Problem to work on
Repeat the data below exactly, dropping any pictures it holds.

Recorded information

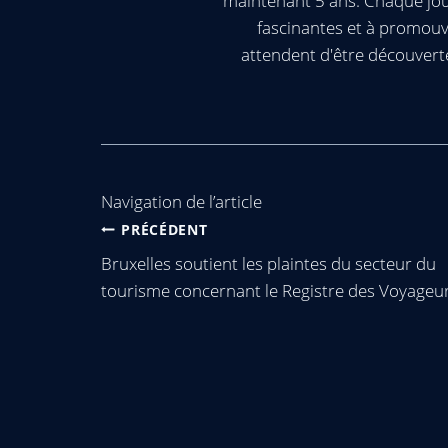
maintenant 5 ans. Chaque jour
fascinantes et à promouv
attendent d'être découvert
Navigation de l’article
PRÉCÉDENT
Bruxelles soutient les plaintes du secteur du
tourisme concernant le Registre des Voyageu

Your response
maintenant 5 ans. Chaque jour
fascinantes et à promouv
attendent d'être découvert
Navigation de l’article
PRÉCÉDENT
Bruxelles soutient les plaintes du secteur du
tourisme concernant le Registre des Voyageu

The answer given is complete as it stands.